Administration (scripting)

Custom scripts

Introduction to Custom scripts

What is a Custom script?

The Administration Addon provides the admin user the capacity to launch custom scripts to perform any functionality or process that the Soffid API  has available.

Additionally, with this addon, there is available the possibility to enable a special to get the metrics of the performance of the Soffid IAM components.

Through the Custom scripts page you could perform the next operations:

On user change

When you define an event on user change, the user object will be available on the user variable to access and operate with it. 

To find more details about the user object, you can visit the Soffid Objects page.

On grant permission

When you define an event on revoke or grant permission, the grant object will be available on the grant variable to access and operate with it.

To find more details about the grant object, you can visit the Soffid Objects page.

Documentation

Below you could find a list of helpful links related to the building of custom scripts

API for the internal classes of Soffid: https://download.soffid.com/doc/console/latest/uml/

Custom utility classes: https://bookstack.soffid.com/books/soffid-3-reference-guide/page/utility-classes


(*1) For each value of mont, day, hour, minute or day of the week:

How to install Custom scripts in Soffid

Installation

Download

Please download the Soffid Administration (scripting) add-on.

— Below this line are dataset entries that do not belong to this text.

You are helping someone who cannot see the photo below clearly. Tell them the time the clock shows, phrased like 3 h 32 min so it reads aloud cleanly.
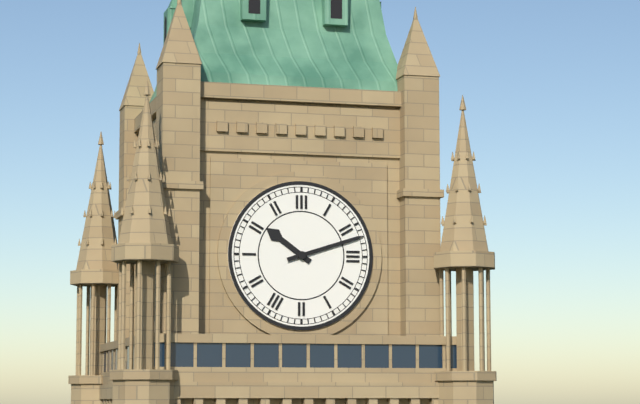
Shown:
10 h 12 min
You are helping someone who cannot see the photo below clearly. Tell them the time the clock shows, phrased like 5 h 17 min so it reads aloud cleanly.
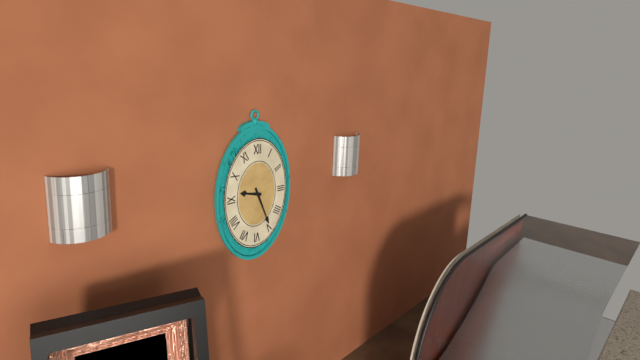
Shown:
9 h 26 min
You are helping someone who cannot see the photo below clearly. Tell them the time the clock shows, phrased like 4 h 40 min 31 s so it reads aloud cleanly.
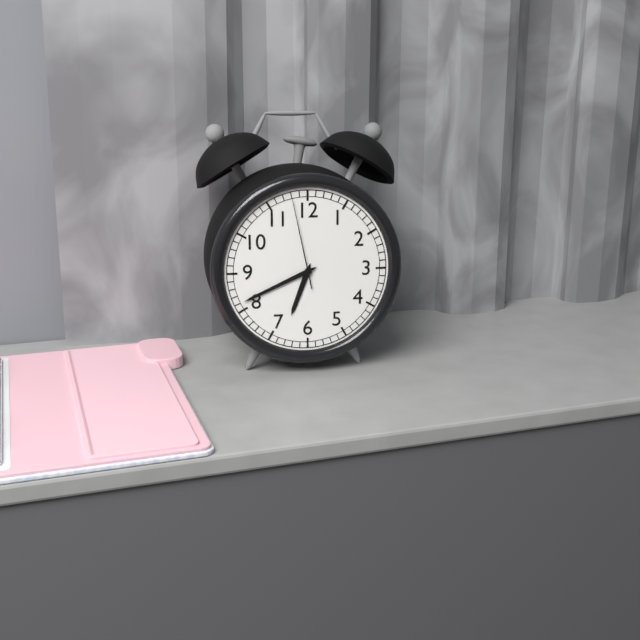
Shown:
6 h 41 min 58 s
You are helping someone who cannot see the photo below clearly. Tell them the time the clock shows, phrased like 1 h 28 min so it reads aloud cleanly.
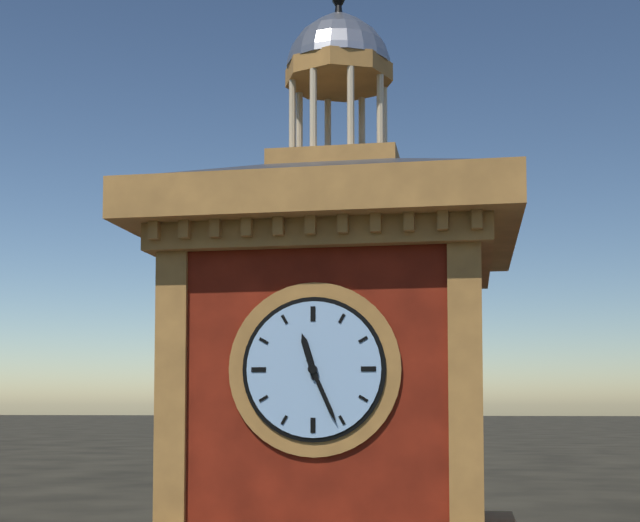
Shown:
11 h 26 min
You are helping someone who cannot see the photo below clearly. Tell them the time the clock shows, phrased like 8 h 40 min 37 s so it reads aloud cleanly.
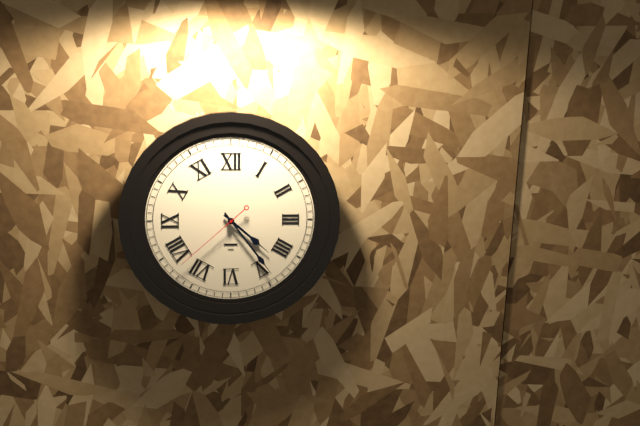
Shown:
4 h 24 min 38 s
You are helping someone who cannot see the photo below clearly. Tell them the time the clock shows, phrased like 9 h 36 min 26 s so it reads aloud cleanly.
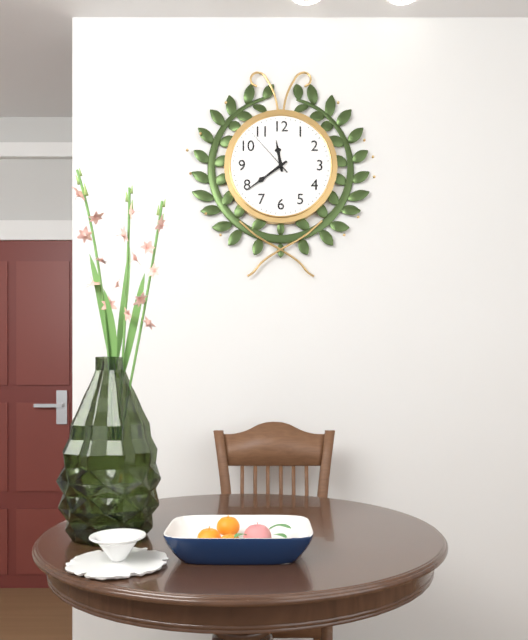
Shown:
11 h 39 min 53 s
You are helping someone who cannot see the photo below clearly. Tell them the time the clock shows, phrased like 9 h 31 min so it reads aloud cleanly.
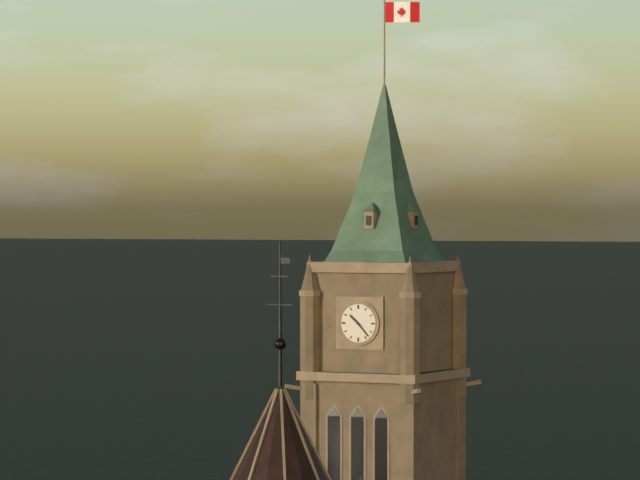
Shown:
10 h 23 min
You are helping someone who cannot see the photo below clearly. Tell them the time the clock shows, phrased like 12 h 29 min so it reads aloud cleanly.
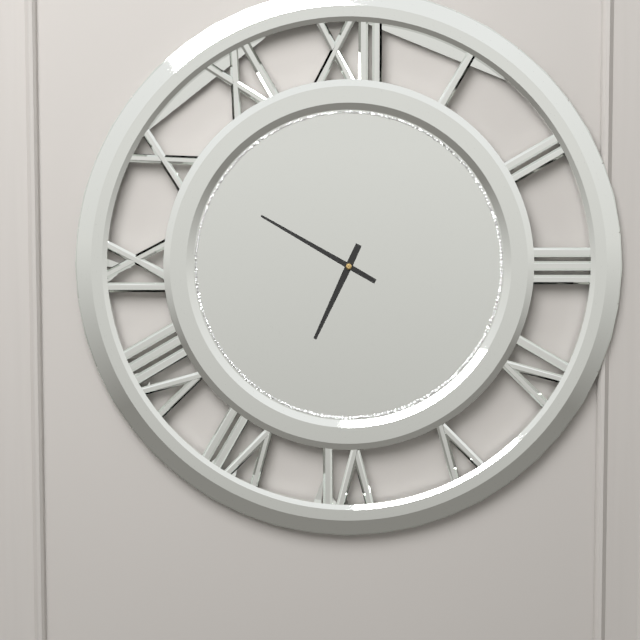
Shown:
6 h 50 min
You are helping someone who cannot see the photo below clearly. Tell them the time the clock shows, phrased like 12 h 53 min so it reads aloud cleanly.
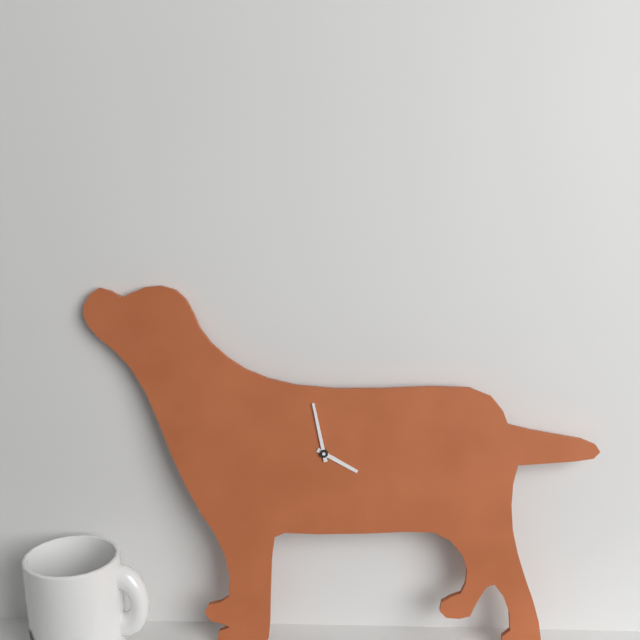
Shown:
3 h 58 min
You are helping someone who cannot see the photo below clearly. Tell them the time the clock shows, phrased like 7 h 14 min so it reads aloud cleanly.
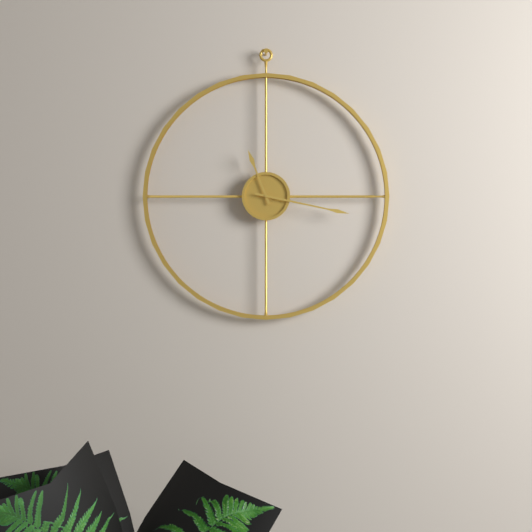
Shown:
11 h 17 min
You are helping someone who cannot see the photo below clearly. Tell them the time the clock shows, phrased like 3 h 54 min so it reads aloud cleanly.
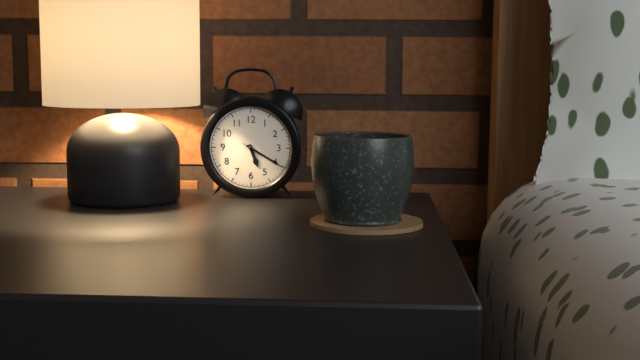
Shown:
5 h 20 min
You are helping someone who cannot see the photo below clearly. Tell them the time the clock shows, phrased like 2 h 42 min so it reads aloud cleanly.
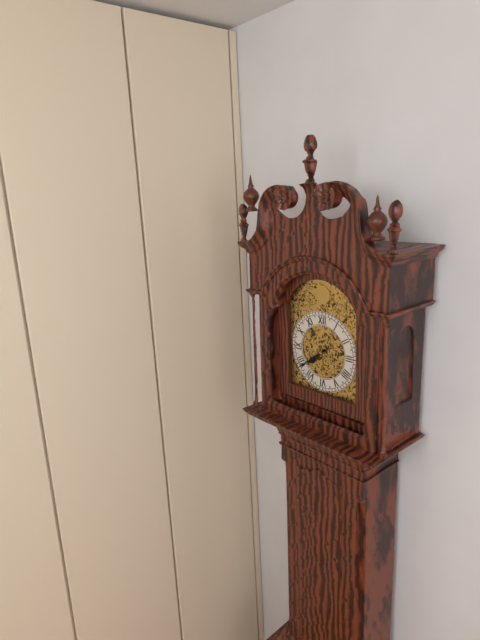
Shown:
7 h 39 min
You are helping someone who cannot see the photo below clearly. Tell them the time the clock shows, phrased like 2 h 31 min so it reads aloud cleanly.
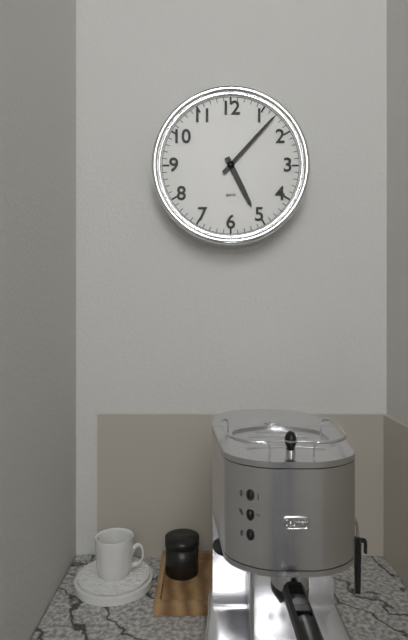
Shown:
5 h 07 min
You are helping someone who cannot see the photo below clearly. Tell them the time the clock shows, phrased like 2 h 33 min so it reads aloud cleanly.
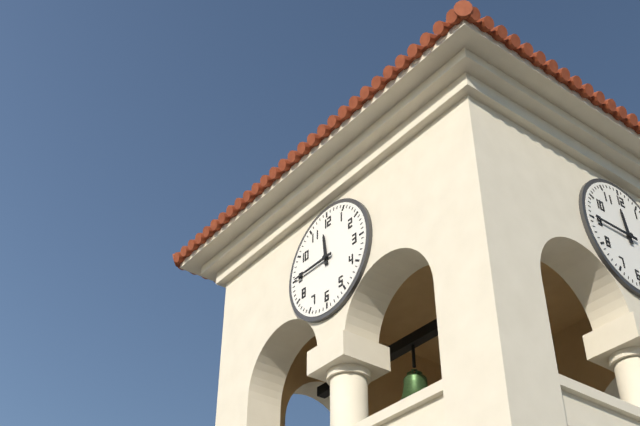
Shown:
11 h 45 min
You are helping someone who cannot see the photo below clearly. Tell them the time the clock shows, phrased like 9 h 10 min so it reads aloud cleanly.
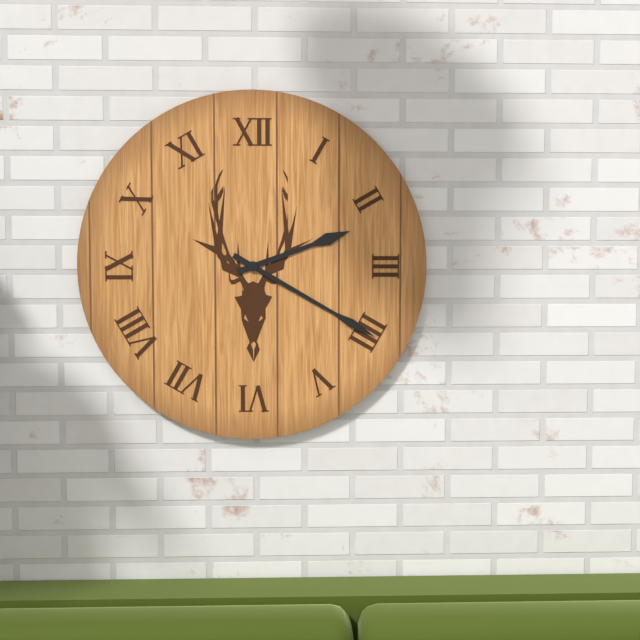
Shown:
2 h 20 min
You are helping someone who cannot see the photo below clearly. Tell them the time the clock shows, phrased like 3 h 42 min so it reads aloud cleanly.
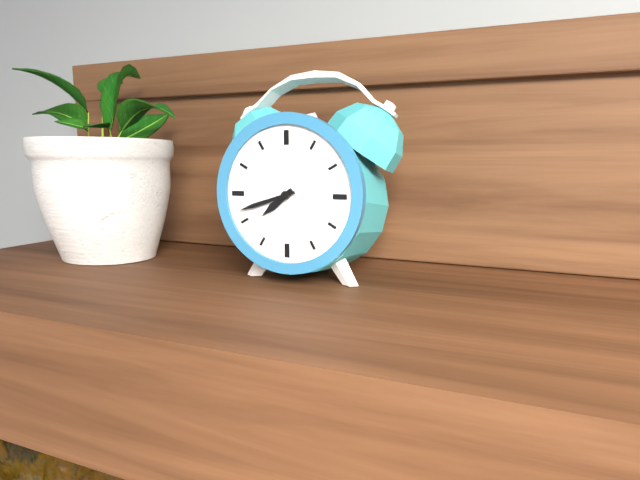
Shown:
7 h 42 min
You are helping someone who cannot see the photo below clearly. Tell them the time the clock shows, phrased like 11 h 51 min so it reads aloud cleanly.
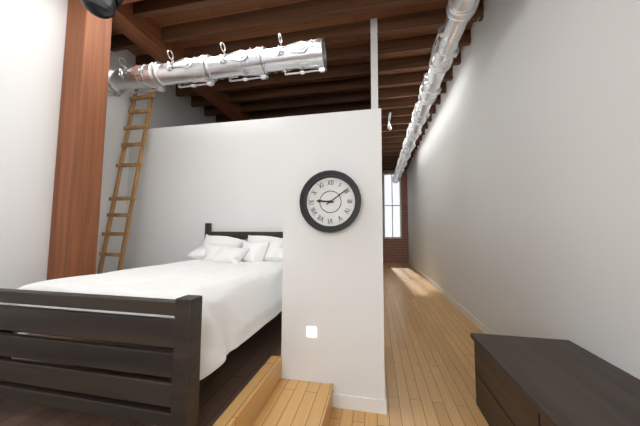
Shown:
9 h 09 min
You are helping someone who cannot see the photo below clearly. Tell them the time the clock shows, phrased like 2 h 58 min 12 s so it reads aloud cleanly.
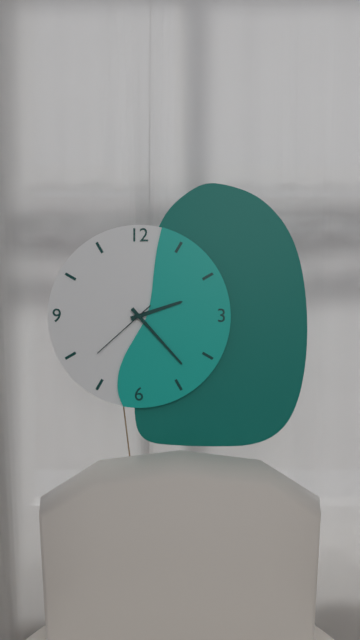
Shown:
2 h 23 min 38 s
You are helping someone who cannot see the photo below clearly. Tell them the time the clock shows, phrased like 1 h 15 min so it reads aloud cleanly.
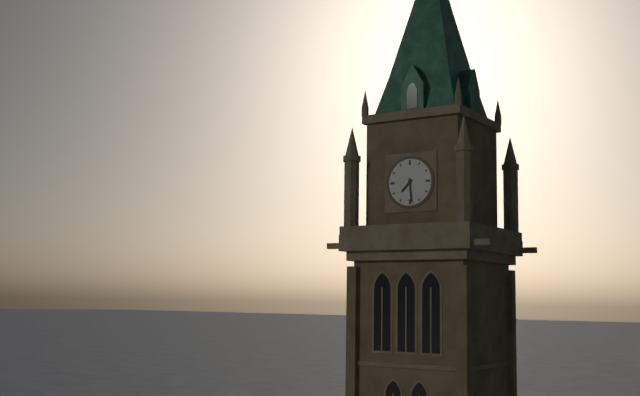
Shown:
7 h 29 min
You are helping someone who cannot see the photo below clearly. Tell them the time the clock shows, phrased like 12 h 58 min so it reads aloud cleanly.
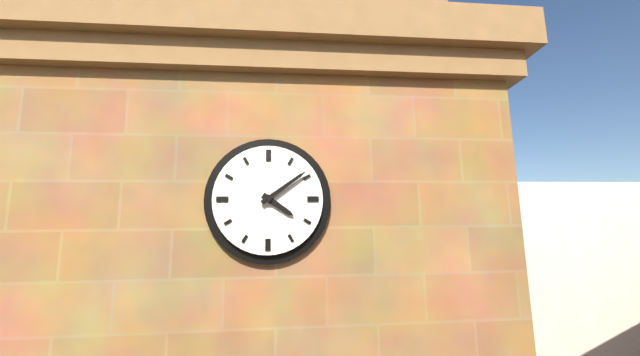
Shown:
4 h 09 min
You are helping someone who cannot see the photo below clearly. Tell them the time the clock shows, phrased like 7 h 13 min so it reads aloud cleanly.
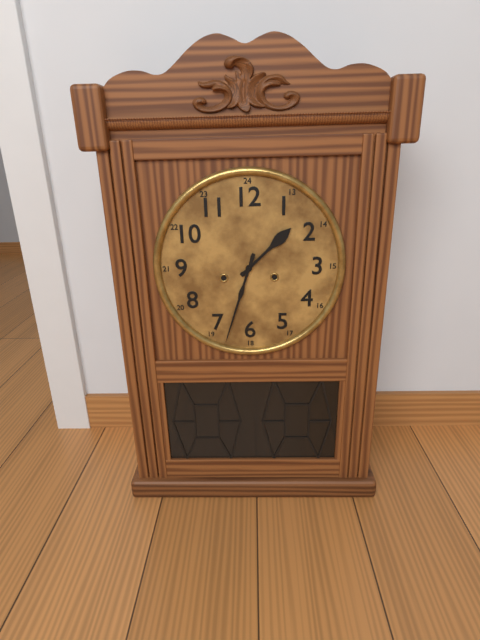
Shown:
1 h 33 min
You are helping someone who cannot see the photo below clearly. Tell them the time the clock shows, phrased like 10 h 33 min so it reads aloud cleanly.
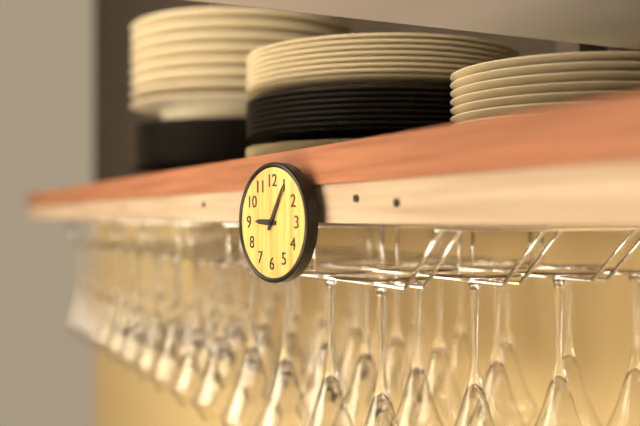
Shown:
9 h 05 min
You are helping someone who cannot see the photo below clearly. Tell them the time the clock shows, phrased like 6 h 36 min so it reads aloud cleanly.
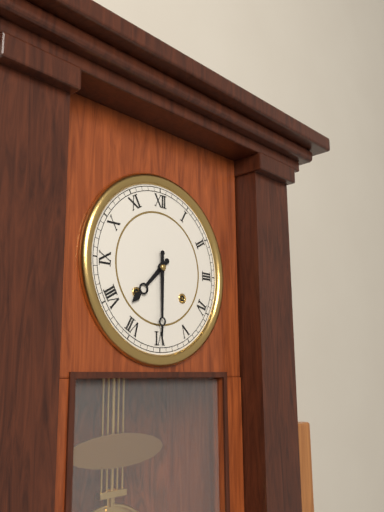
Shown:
7 h 30 min
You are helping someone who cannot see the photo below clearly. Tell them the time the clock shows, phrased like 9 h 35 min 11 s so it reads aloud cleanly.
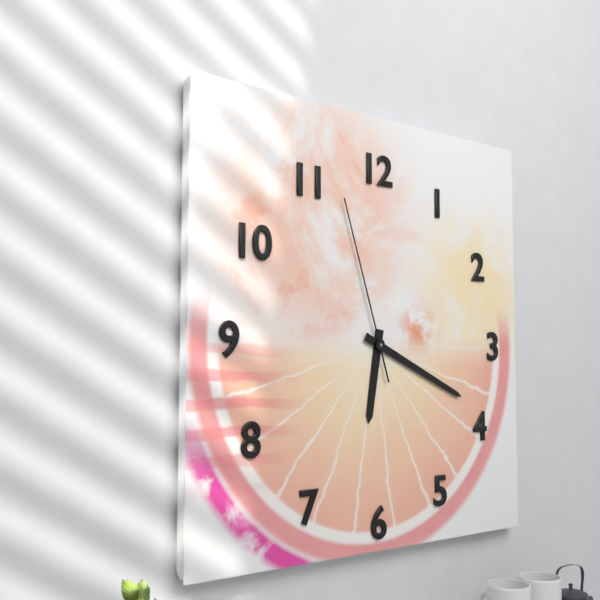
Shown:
6 h 19 min 57 s
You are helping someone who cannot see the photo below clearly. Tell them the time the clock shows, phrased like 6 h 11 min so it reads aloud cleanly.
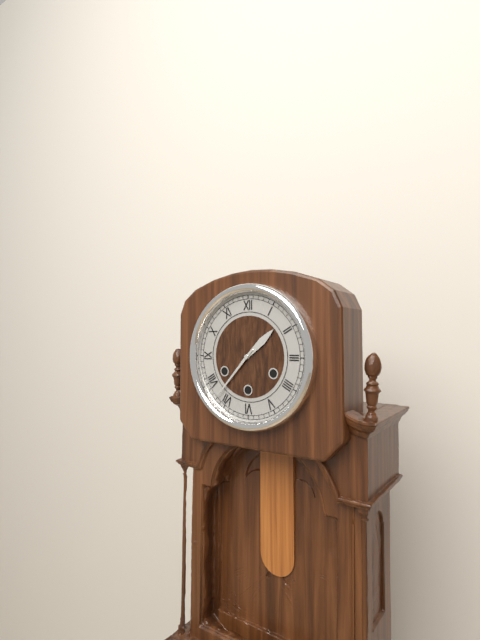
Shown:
1 h 37 min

You can download it at the following link http://www.soffid.com/download/enterprise/ if you have Soffid user with authorization, or in the following http://download.soffid.com/download/ by registering.

Upload

1. Once the Federation add-on is downloaded, please log in to IAM Console.

You need to be an administrator user of the Soffid console or a user with permissions to upload addons.

2. In the Soffid console, please go to:

Main Menu > Administration > Configure Soffid > Global Settings > Plugins

3.  Then, click the add button (+) and pick the file and Soffild will upload the addon file.

For more information visit the Addons Getting started page.

4. Finally, when the addon is installed, it will be required to restart the Soffid Console.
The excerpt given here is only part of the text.